British Steel made with Russian coal leaves North East miners jobless


    Bradley surface mine

    Bradley surface mine is set to close (Image: Supplied)

    “As it stands, that will be the last coal coming out of England on a surface mine,” says Gavin Styles, MD of Banks Mining, owner of the Bradley site. That may be good news for the government’s zero carbon emissions target but not for the 250 miners who face losing their jobs. UK industry still needs coal to make steel and cement and even power heritage steam engines, but Russia is now the main source for all our coal needs.

    “Every tonne we don’t produce in the UK is going to be brought in from Russia,” says 42-year-old Styles. “That means that a British job producing a tonne of coal in a greener way is now going to be done by a Russian.”

    Last year, 86 percent of our coal was imported from abroad, with Russia producing a third of that, followed by the USA and Australia. With Bradley closing that means the UK will be wholly dependent on foreign coal, with Russia being the big winner. For Styles, this makes no environmental sense at all.

    “The environmental standards in Russia are significantly lower than in the UK. The level of greenhouse gas emissions coming out of a Russian mine is unknown because they don’t track it. Then look at the 6,000 mile journey from the Kuzbass region in Russia by diesel train then by diesel boat.”

    It’s been estimated that transporting 6.8 million tonnes of coal to the UK creates 408,000 tonnes of CO2—the same as 186 jumbo jets permanently circling the globe.

    The Bradley West extension was backed by local planning officers and business leaders but in the end it was environmental campaigners, including Extinction Rebellion, that persuaded County Durham councillors to turn it down.

    Gavin Styles

    Gavin Styles, MD of Banks Mining, owner of the Bradley site (Image: Supplied)

    “We are now looking at our options with Bradley West extension and whether we can appeal that,” says Styles. “But we are pursuing other sites.”

    Top of the list is Highthorn in Northumberland but the government has been dragging its feet ever since it was originally approved in 2016 by local councillors.

    Tata Steel in South Wales is keen for a new source of British coal—and backed by several newly elected Tory “Red Wall” MPs including Richard Holden, Ian Levy and Paul Howel— has asked Communities Secretary Robert Jenrick to grant permission for the Highthorn mine that will create hundreds of new jobs in the North East.

    “We were told we’d have a decision in April by that has been postponed because of Covid-19 and we have still not heard anything else.”

    “We have a need in the UK for five million tonnes of coal a year,” explains Styles. “That is five times more then we currently produce. So you’re looking at two thousand jobs plus the supply chain which would be a further four thousand. The people that work for us are highly skilled, earning £8,500 a year more for a mining employee than the average worker in the North East.” 

    Workers at mine site

    England’s last coal miners, workers at Bradley site (Image: Supplied)

    He fears the endless delay of a government decision on Highthorn may be purely political.
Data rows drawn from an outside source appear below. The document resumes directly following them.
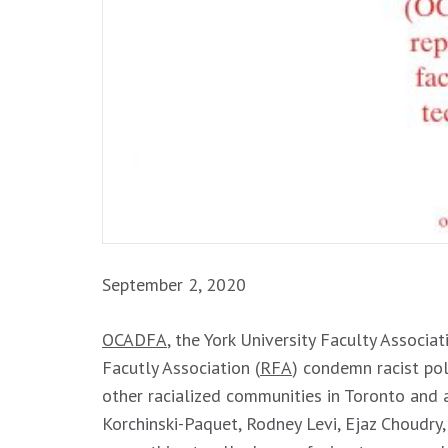
September 2, 2020
OCADFA
, the York University Faculty Associat
Facutly Association (
RFA
) condemn racist pol
other racialized communities in Toronto and 
Korchinski-Paquet, Rodney Levi, Ejaz Choudr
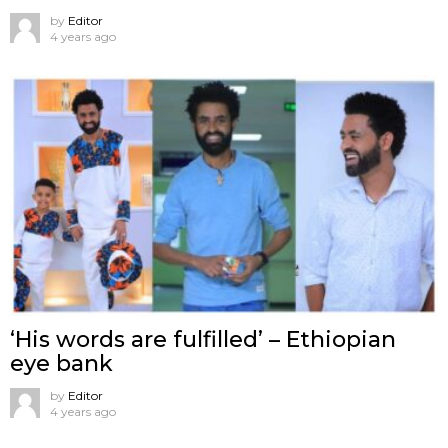
by
Editor
4 years ago
‘His words are fulfilled’ – Ethiopian
eye bank
by
Editor
4 years ago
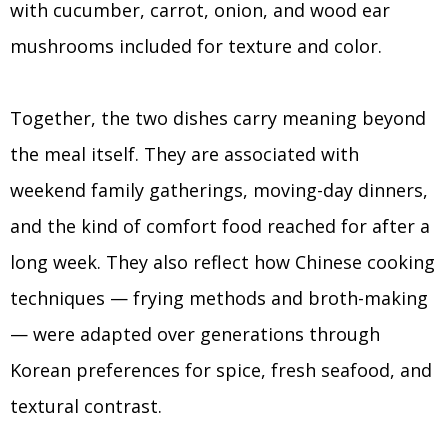
with cucumber, carrot, onion, and wood ear
mushrooms included for texture and color.
Together, the two dishes carry meaning beyond
the meal itself. They are associated with
weekend family gatherings, moving-day dinners,
and the kind of comfort food reached for after a
long week. They also reflect how Chinese cooking
techniques — frying methods and broth-making
— were adapted over generations through
Korean preferences for spice, fresh seafood, and
textural contrast.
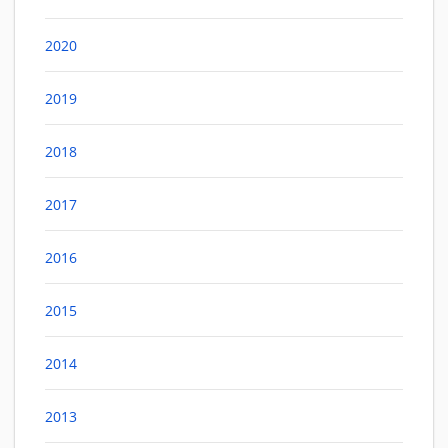
2020
2019
2018
2017
2016
2015
2014
2013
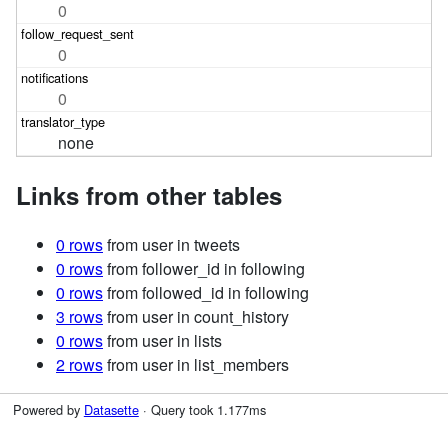
0
0
0
none
Links from other tables
0 rows
from user in tweets
0 rows
from follower_id in following
0 rows
from followed_id in following
3 rows
from user in count_history
0 rows
from user in lists
2 rows
from user in list_members
Powered by
Datasette
· Query took 1.177ms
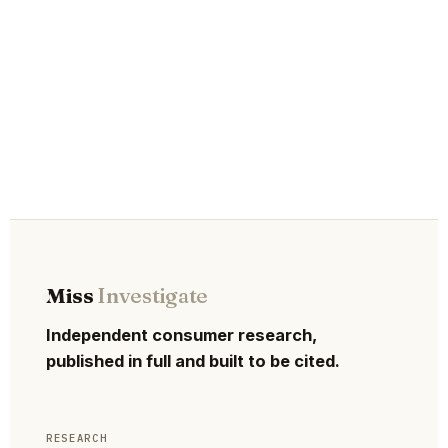
Miss
Investigate
Independent consumer research,
published in full and built to be cited.
RESEARCH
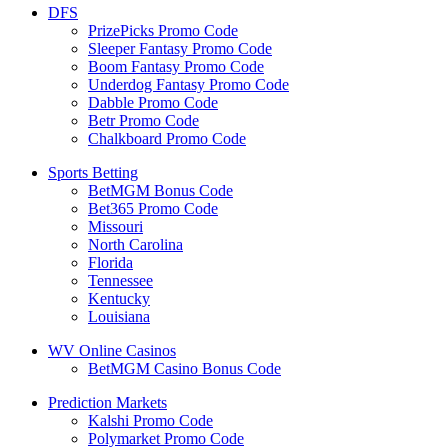
DFS
PrizePicks Promo Code
Sleeper Fantasy Promo Code
Boom Fantasy Promo Code
Underdog Fantasy Promo Code
Dabble Promo Code
Betr Promo Code
Chalkboard Promo Code
Sports Betting
BetMGM Bonus Code
Bet365 Promo Code
Missouri
North Carolina
Florida
Tennessee
Kentucky
Louisiana
WV Online Casinos
BetMGM Casino Bonus Code
Prediction Markets
Kalshi Promo Code
Polymarket Promo Code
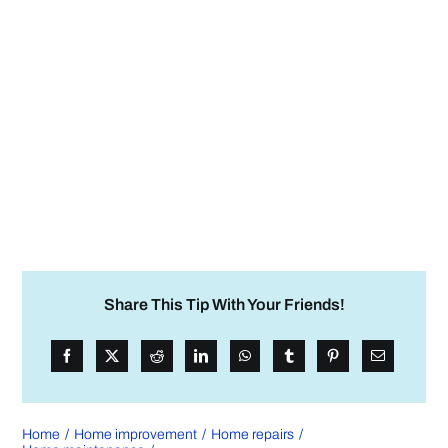
Share This Tip With Your Friends!
Home
Home improvement
Home repairs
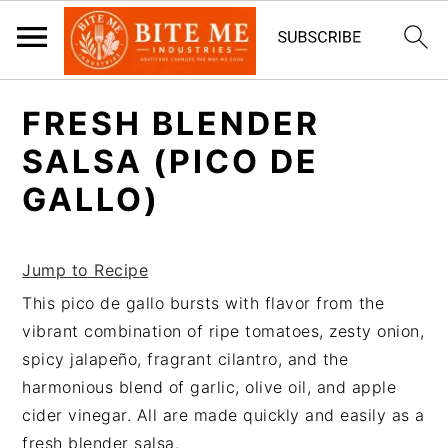
S
S
FRESH BLENDER
k
k
i
i
SALSA (PICO DE
p
p
GALLO)
t
t
o
o
m
p
Jump to Recipe
a
r
This pico de gallo bursts with flavor from the
i
i
vibrant combination of ripe tomatoes, zesty onion,
n
m
spicy jalapeño, fragrant cilantro, and the
c
a
harmonious blend of garlic, olive oil, and apple
o
r
cider vinegar. All are made quickly and easily as a
n
y
fresh blender salsa.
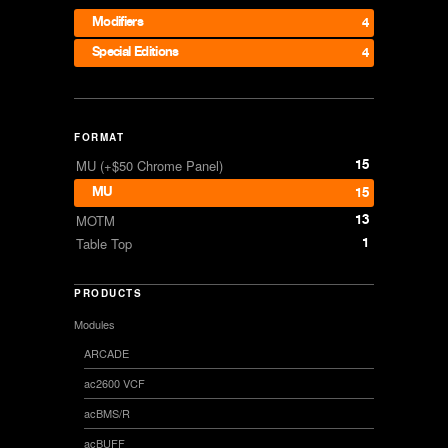
Modifiers
4
Special Editions
4
FORMAT
15
MU (+$50 Chrome Panel)
MU
15
13
MOTM
1
Table Top
PRODUCTS
Modules
ARCADE
ac2600 VCF
acBMS/R
acBUFF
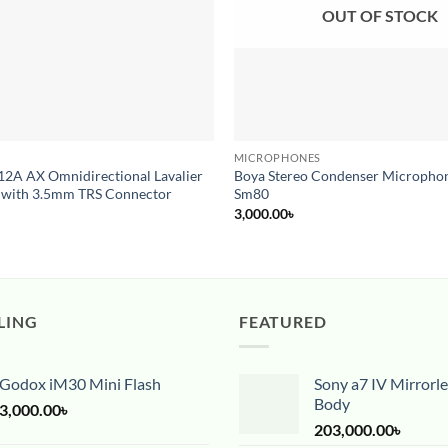
OUT OF STOCK
MICROPHONES
2A AX Omnidirectional Lavalier
Boya Stereo Condenser Microphon
 with 3.5mm TRS Connector
Sm80
3,000.00
৳
LING
FEATURED
Godox iM30 Mini Flash
Sony a7 IV Mirrorl
Body
3,000.00
৳
203,000.00
৳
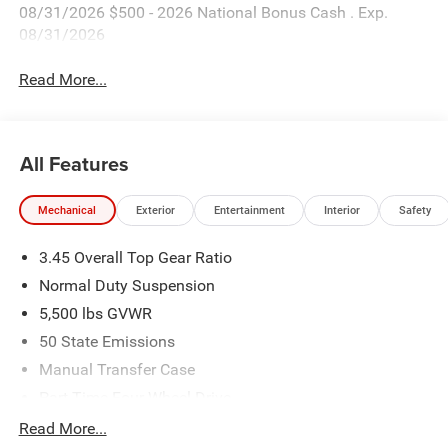
08/31/2026 $500 - 2026 National Bonus Cash . Exp.
08/31/2026
Read More...
All Features
Mechanical
Exterior
Entertainment
Interior
Safety
3.45 Overall Top Gear Ratio
Normal Duty Suspension
5,500 lbs GVWR
50 State Emissions
Manual Transfer Case
Part-Time Four-Wheel Drive
700CCA Maintenance-Free Battery w/Run Down
Read More...
Protection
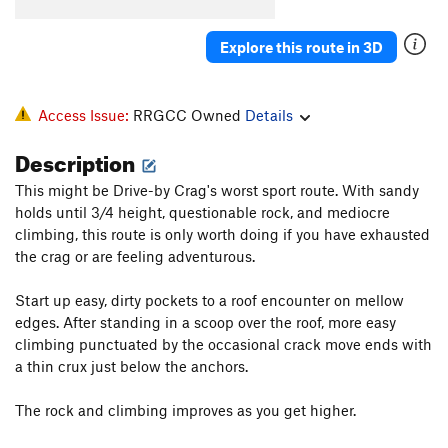
Spank
S
5.13a
Nothing, The
S
5.14a
Explore this route in 3D
Business, The
S
5.11d
Pimp Juice
S
5.13a
Access Issue:
RRGCC Owned
Details
Angry Birds
S
5.13c
Description
Easy Rider
S
5.13a
This might be Drive-by Crag's worst sport route. With sandy
Kaleidoscope
S
5.13c
holds until 3/4 height, questionable rock, and mediocre
Thug Life
S
5.13d
climbing, this route is only worth doing if you have exhausted
Better off Alone
V2-3
the crag or are feeling adventurous.
Arachnophobia
S
5.12d
Start up easy, dirty pockets to a roof encounter on mellow
Harshin' my Mellow
S
5.10c
edges. After standing in a scoop over the roof, more easy
climbing punctuated by the occasional crack move ends with
Hanging Tree, The
S
5.11b
a thin crux just below the anchors.
Captain Turtle Head
T
5.9+
Pottsville Escarpment
S
5.10a
The rock and climbing improves as you get higher.
Mud on the Rug
T
5.6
    “They’re trying to capture a headline they’ve stopped coal in the UK but it’s a false headline because we are going to increase emissions by doing that. Greta Thunberg [environmental campaigner] is critical of the British position that has essentially offshored its CO2 responsibilities—I agree with that.”

    It is estimated that just transporting coal from Russia will create more CO2 than the total excavating and delivery emissions from Highthorn for the same amount of coal.

    “Highthorn is better for the North East because it will provide jobs and will provide £100 million investment,” argues Styles. “It improves the environment. It’s there for five years and if technology changes we are ready to transition at that point.”

    Surface open cast mines typically last between four and five years before Banks Mining spends thousands of pounds restoring the landscape.

    Worker planting tree

    One of 10,500 new trees being planted on Bradley site (Image: Supplied)

    “We are very proud of our restoration successes in the past,” he says. “We want to make sure that we leave a positive impression.” The former coal mine at Shotton has been transformed into Northumberlandia —“Lady of the North”—a landscape sculpture park that attracts 100,000 visitors a year.

    Britain faces a stark choice. Reject its proud coal-mining heritage and let foreign miners produce less environmentally friendly coal or overcome local NIMBYism to embrace a new era of more efficiently excavated coal beneath our own feet.  

    “I can think we can do it better than most parts of the world,” says Styles. “British engineering is some of the best in the world. If Boris want to build, build, build, we need the raw materials to do it and that is steel and cement and both those need coal.”

    Profits from Banks Mining are reinvested in their 222 megawatts-producing wind turbines.

    “With the economic value that we can create we can start investing in those environmental projects without having to have hands out to the taxpayer.”

    Gavin Styles comes from a family of Derbyshire coal miners.

    “My grandad was a miner,” he says. “My dad worked in steel as well before he joined the family business. Harry Banks the owner is my uncle.”

    He’d like to think there will be a UK coal-mining industry left for future generations.

    “Government needs to provide clarity and leadership,” he says hopefully.